ACTION ITEM:
Only lines with the word "owasp" belong in the answer; copy them from the records below.

EXERCISE MATERIAL:

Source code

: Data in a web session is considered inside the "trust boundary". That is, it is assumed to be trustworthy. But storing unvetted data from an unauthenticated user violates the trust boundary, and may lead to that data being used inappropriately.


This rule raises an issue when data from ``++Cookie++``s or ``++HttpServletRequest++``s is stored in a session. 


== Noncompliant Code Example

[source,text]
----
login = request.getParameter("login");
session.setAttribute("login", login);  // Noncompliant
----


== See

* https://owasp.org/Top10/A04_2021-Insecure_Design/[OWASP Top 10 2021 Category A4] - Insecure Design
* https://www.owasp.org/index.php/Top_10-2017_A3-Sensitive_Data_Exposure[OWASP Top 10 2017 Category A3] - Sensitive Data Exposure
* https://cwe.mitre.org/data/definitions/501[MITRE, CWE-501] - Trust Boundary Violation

OUTPUT FOR THIS EXERCISE:
* https://owasp.org/Top10/A04_2021-Insecure_Design/[OWASP Top 10 2021 Category A4] - Insecure Design
* https://www.owasp.org/index.php/Top_10-2017_A3-Sensitive_Data_Exposure[OWASP Top 10 2017 Category A3] - Sensitive Data Exposure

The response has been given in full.